Food Through The Eye Of An Illustrator
PUBLISHED BY MINCHO MAGAZINE
Just as there are countless different recipes for a single dish, there are endless possibilities when it comes to food illustration.
Where chefs create masterpieces in the kitchen, illustrators conjure up visual feasts in the studio. The end results for both are entirely dependent on what ingredients are available and the skills of the creator.
Hong Kong based illustrator and graphic designer Furze Chan has a talent for bringing food to life in a heartwarming way. Her hand-drawn artworks have a nostalgic quality to them; taking cues from vintage children’s book illustrations to transport you back to your favourite childhood meal.
Chan is the co-founder of 1984 Publishing, a small press who believe that well-designed books can be ‘carriers of life’. She also has another side hustle making which she hopes will become ‘treasured keepsakes’ to their new owners. There is a soulful sentiment behind everything Chan puts her name to.
Working with several different editorial platforms as well as brands like Vice and Fruiteca, Chan also has a penchant for gif creation. Her work’s comforting quality is only enhance when it starts to move. The pleasingly imperfect snap of a chocolate bar, a cheeky yoghurt lid begging to be licked and the slightly suggestive wiggle of a sausage all add a splash of humour to this relaxed dining experience.
Illustrations by Furze Chan
While illustrator Lucile Prache’s artworks do not tend to move, she injects her work with a similar level of energy through the use of vibrant colour palettes. Prache uses her illustration work as an outlet for her obsession with street food. As a result, her portfolio reads like a brightly coloured menu of treats from around the globe. Delicacies on offer included everything from perfectly rolled Japanese sushi and sophisticated French cheese boards to far less exotic but just as tempting portions of English fish and chips.

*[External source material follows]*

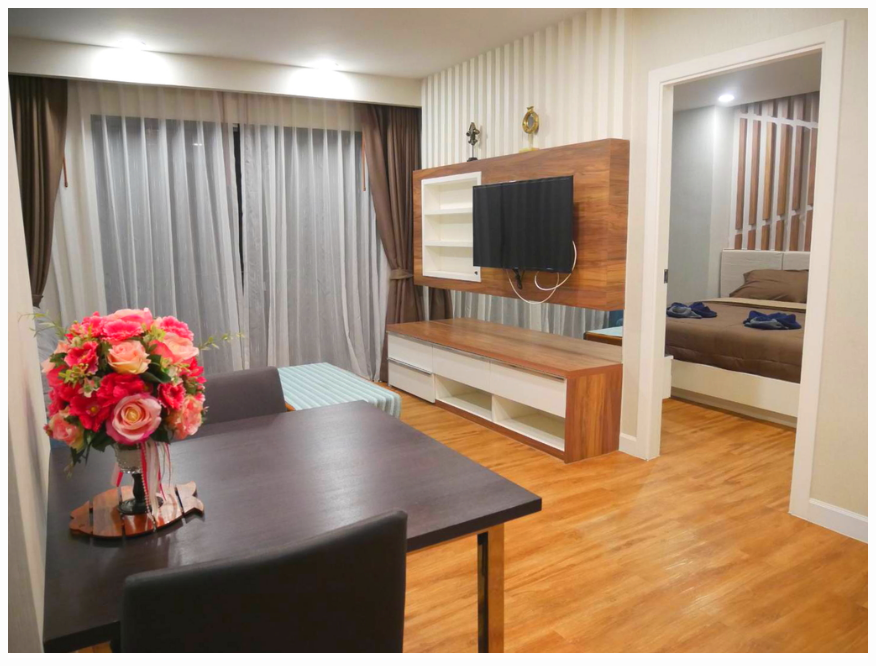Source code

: <a href="20191209_004.JPG" data-lightbox="abc"><img src="20191209_004.JPG" alt="サンプル画像" width="900" /></a>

In addition to editorial and book illustrations, Prache creates hand-drawn food maps and illustrated recipe prints which feature both raw ingredients and simplified step-by-step visual breakdowns of how a dish was made. Prache’s style of illustration contains an impressive, almost photorealistic level of detail while still being stylised enough to appear more mouth-watering than the real thing. The most appetising thing about her artworks is how perfectly imperfect they are. Generous dollops of berry compote drizzling down the side of a meringue and salty chips haphazardly surrounding a classic British battered sausage are deliberately messy details which make the illustrations look all the more realistic and enticing.
Illustration by Lucile Prache & Vicki Turner
At the opposite end of the stylistic spectrum, Vicki Turner’s illustration work is all about abstraction. Turner is a British illustrator, designer and founding member of Feist Forest, a collective of makers concerned with sustainability in design. Whether she is designing a piece of furniture for the collective or an editorial infographic for a magazine, curiosity is at the heart of everything Turner creates. Stripping visuals back to their most basic forms inspires this same sense of curiosity within the viewer.
With her food-based work especially, reimagining ingredients as the simplest of shapes encourages cooks to view food as building blocks which are there to have fun with. Reading a recipe through Turner’s abstract eye, pasta becomes an assortment of silly squiggles and baguettes resemble crumb-speckled modelling balloons. Turner isn’t offering an intimidating final image of exactly what a final dish should look like but rather a playful pile of puzzle pieces for you to experiment with.
Food illustration at its best should be able to do the same job as smelling a dish in real life. Whether it makes you feel nostalgic, excited, curious or just hungry - it should make you feel something and it should feel good.
In the hands of the right illustrator, food can even be moulded into a storytelling device. Just as different moods demand different meals, different briefs call for different approaches. Furze Chan’s pencil drawings tell a comforting, childhood tale with a cheeky twist; Lucile Prache’s vibrant watercolours put a contemporary twist on a classic tale; and Vicki Turner’s abstract designs invite you on a surreal adventure.
Each of these extremely talented and vastly different artists sees food in a fresh way - and invites you to do the same. There are as many different ways to draw a dish as there are to cook it. View food through the eye of an illustrator and you will gaze upon something truly unique.
This article was originally written for Mincho Magazine, a Spanish illustration and graphic art magazine.